Je me demandais ce qu'aurait donné sur Google Maps, la nuée des étoiles de mer en galaxie enroulée, éparpillée. J'en attendais la cartographie avant la nouvelle marée montante avec une impatience que je ne maitrisais pas. Mais Ulysse ici regardait tout autour de lui et non pas à ses pieds, et je décidais, moi aussi, de laisser faire le vent qui, dans mes cheveux, insistait et mélangeait tout. Il n'y avait que cela à faire, plein vent, plein soleil, brûler et oublier, la brûlure et l'oubli, la brûlure de l'oubli, morsure de la mémoire, à choisir je préférerais la légèreté, si elle est encore possible, si, à travers la très fine ouverture de cette coquille claire et pâle au sommet de laquelle Ulysse m'avait emmenée, elle peut redevenir possible.
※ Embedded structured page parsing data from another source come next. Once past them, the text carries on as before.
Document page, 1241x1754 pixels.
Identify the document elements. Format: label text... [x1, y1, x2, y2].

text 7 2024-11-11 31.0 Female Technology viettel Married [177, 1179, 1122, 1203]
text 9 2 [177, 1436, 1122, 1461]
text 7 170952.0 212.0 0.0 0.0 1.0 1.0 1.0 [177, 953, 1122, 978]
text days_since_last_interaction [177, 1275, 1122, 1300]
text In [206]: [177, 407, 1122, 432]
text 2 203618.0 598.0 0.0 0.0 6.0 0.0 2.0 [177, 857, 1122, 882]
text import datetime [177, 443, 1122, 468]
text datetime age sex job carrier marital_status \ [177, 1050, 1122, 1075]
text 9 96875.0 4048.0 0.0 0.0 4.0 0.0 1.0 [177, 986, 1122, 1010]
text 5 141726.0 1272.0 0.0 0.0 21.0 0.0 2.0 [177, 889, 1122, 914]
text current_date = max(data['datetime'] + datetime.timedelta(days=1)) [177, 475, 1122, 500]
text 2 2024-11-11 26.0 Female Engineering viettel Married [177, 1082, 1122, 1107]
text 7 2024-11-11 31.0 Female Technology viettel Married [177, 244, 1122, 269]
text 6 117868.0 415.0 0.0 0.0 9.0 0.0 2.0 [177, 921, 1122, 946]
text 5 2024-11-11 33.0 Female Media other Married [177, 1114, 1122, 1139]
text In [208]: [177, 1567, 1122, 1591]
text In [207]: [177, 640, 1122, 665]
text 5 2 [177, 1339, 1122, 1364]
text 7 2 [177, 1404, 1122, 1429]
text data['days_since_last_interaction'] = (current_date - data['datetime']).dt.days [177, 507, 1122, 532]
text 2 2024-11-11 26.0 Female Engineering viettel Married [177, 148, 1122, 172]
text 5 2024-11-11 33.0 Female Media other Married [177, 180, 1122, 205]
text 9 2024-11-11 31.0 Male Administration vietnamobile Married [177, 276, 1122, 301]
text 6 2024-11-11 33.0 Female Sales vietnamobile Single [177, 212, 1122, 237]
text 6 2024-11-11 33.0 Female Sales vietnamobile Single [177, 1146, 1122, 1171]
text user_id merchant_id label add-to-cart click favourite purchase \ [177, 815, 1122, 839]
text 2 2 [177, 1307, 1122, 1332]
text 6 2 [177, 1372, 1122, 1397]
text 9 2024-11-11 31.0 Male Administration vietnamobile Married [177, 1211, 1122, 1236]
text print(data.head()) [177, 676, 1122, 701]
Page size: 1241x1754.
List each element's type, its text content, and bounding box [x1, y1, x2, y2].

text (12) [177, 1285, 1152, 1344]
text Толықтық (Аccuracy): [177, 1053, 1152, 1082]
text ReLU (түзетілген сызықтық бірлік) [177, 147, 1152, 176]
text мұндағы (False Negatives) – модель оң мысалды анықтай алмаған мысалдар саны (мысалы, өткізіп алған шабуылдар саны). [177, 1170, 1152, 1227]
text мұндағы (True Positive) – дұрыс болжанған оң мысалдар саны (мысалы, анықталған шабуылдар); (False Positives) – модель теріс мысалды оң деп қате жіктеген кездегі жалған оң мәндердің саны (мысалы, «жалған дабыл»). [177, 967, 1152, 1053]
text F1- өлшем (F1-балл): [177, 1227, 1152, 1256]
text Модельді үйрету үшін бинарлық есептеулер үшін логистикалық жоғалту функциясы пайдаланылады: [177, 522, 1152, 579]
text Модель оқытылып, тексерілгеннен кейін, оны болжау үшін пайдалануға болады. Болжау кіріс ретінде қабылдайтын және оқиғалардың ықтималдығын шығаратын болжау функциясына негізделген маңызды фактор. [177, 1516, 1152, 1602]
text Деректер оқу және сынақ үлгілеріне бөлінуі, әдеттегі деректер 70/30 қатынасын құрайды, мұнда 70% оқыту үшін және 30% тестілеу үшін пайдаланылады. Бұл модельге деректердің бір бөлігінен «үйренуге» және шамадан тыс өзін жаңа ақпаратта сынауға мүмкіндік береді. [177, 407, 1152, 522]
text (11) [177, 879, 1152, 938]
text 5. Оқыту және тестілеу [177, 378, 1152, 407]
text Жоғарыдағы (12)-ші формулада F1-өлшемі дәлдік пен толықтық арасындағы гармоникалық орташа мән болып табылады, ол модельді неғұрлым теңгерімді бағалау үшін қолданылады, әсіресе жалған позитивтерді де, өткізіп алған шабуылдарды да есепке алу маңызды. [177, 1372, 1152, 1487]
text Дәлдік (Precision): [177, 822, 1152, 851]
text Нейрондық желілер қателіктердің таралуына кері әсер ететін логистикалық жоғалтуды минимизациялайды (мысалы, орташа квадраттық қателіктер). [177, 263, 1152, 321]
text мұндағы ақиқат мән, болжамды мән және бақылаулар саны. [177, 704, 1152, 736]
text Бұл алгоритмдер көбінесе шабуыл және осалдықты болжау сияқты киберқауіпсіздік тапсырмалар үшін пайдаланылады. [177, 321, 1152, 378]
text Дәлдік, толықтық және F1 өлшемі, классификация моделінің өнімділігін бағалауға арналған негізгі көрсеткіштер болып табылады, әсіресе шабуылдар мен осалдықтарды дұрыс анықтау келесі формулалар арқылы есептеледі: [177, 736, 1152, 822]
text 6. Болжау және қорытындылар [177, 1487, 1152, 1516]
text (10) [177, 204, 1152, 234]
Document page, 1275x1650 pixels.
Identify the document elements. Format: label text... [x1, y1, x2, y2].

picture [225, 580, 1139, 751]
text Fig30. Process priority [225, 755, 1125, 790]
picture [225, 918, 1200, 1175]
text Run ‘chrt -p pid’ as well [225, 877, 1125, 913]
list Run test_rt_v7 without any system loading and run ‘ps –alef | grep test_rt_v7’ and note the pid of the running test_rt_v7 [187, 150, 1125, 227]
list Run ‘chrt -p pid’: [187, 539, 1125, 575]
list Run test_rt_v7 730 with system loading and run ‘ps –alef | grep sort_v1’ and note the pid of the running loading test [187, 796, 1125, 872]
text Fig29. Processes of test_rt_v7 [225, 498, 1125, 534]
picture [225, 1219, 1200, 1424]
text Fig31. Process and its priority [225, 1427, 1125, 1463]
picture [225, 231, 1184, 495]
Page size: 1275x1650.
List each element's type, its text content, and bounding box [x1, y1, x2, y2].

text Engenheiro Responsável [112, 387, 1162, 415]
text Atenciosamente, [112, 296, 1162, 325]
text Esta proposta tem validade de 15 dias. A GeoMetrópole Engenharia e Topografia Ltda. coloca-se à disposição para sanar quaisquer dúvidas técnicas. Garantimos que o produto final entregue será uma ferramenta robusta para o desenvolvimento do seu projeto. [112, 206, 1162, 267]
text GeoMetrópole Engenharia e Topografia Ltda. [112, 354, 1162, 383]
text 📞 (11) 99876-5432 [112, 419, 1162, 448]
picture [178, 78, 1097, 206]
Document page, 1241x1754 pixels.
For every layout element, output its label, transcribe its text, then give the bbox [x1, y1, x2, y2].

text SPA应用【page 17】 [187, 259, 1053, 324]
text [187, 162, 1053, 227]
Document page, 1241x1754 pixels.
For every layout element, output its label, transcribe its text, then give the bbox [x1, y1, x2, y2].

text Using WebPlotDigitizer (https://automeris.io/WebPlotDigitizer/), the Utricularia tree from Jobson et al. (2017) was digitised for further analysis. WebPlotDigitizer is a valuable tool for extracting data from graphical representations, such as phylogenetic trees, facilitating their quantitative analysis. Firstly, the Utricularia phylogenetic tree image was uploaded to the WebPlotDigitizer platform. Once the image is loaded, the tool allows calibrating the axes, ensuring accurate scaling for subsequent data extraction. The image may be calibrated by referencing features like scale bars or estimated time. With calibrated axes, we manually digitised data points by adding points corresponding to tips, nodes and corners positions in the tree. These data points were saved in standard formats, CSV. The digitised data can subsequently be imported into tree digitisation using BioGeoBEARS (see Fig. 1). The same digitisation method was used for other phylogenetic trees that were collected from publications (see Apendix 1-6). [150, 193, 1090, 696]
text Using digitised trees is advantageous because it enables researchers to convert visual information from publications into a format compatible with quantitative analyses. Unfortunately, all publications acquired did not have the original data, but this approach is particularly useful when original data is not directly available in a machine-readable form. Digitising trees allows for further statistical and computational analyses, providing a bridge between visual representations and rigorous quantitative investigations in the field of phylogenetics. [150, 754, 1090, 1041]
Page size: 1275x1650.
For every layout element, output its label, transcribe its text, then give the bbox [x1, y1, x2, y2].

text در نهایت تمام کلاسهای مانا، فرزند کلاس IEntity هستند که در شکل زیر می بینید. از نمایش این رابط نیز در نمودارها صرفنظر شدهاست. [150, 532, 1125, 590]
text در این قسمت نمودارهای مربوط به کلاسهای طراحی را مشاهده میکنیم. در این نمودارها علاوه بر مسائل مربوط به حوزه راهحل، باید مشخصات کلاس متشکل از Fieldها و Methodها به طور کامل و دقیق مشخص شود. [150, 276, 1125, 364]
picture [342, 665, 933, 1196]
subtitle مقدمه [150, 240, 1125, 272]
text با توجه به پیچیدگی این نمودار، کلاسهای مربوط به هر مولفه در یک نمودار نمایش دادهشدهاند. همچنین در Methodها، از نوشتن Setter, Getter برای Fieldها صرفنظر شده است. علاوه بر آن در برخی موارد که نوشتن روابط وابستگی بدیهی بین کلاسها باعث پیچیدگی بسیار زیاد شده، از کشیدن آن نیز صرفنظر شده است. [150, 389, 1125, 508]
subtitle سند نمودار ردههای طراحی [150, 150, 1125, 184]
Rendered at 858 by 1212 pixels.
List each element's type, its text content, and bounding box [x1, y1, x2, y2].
Il fallait, ici, s'enivrer de vent.
132.1.1
Ai-je dit que les possibles ont une structure arborescente ? Je ne m'en souviens pas : le vent emporte tout, même mes souvenirs. Parfois il emporte jusqu'aux silhouettes et aux ombres. Il a fait quelques tentatives sur les personnes mais a, semble-t-il, senti notre désapprobation profonde. Nous avons été quelques uns à lui en faire part. Et depuis lors nous sommes quelques uns à le surveiller.
Je reprends. À partir d'ici, ici et maintenant, n'importe quel ici, n'importe quel maintenant, il est possible que tu ailles en x et il est possible que tu ailles en y (il va de soi que je te souhaite plutôt d'aller en y mais il est possible que tu sois obligée d'aller en x, la structure arborescente des possibles ne permet pas sur eux une emprise plus sûre ni plus ferme). Mais seul l'un de ces possibles se réalisera (de ces possibles, un et un seul se réalisera) : tu iras en x ou tu iras en y. C'est l'un ou l'autre, simplement là, tu hésites entre x et y, disons, tu te demandes si tu peux éviter x, et tu es là, au bord du monde, assis, immobile (combien de temps encore penses-tu pouvoir tenir cette posture ?). En d'autres termes, savoir cette arborescence ne sert à rien.
Et il faut noter par ailleurs que, comme toutes les autres, cette théorie peut être fausse de part et part. Je ne fournis, avec les théories, aucune garantie.
Donc, il est possible, au regard de cette arborescence que je ne sais pas dessiner, mais qui, certainement, présente de profondes analogies avec la structure fine des arbres aux tout premiers jours du printemps, quand ils paraissent encore plus nus parce que les premières feuilles commencent à peine à souligner leur dépouillement, qu'on n'apercevait plus et qui soudain redevient évident, il est toujours possible de mettre un terme à toute arborescence.
Par exemple, ici, de faire le choix du vide vertical qu'on marquera en plongeant droit vers le sol.
Mais Ulysse, revenant déjà, en empêche. Il semblerait que la possibilité d'Ulysse rende impossible de suivre cet embranchement. Je finis par me demander si Ulysse n'ouvre pas la route à des possibles qu'il trace dans le monde exactement comme, sur le sable, il imprime avec force la marque de ses pas.
Il n'est pas impossible que la structure tourbillonnaire de ce récit le perde tout à fait. Je ne fournis, avec les textes, aucune garantie d'aucune sorte.